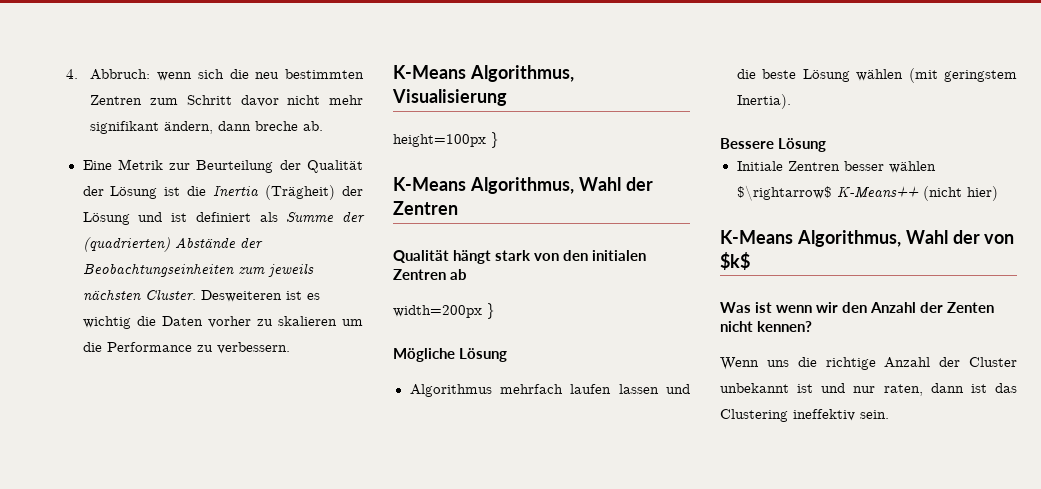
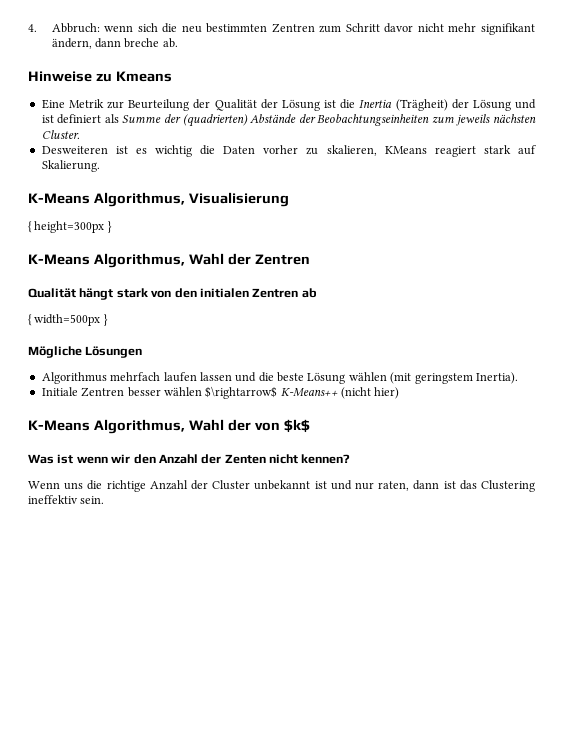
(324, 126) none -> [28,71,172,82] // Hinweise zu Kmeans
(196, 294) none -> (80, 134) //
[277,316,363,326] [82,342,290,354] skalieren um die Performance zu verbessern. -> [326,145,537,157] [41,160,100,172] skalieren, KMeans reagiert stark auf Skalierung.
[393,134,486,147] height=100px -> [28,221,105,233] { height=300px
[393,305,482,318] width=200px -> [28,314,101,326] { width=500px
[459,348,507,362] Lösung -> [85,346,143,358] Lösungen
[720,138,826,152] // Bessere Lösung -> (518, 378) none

---+---

> [Task goal]: Where a line of the data contains "Lösung", include it in the tally, and answer with the tally alone.

> [Answer space]: 2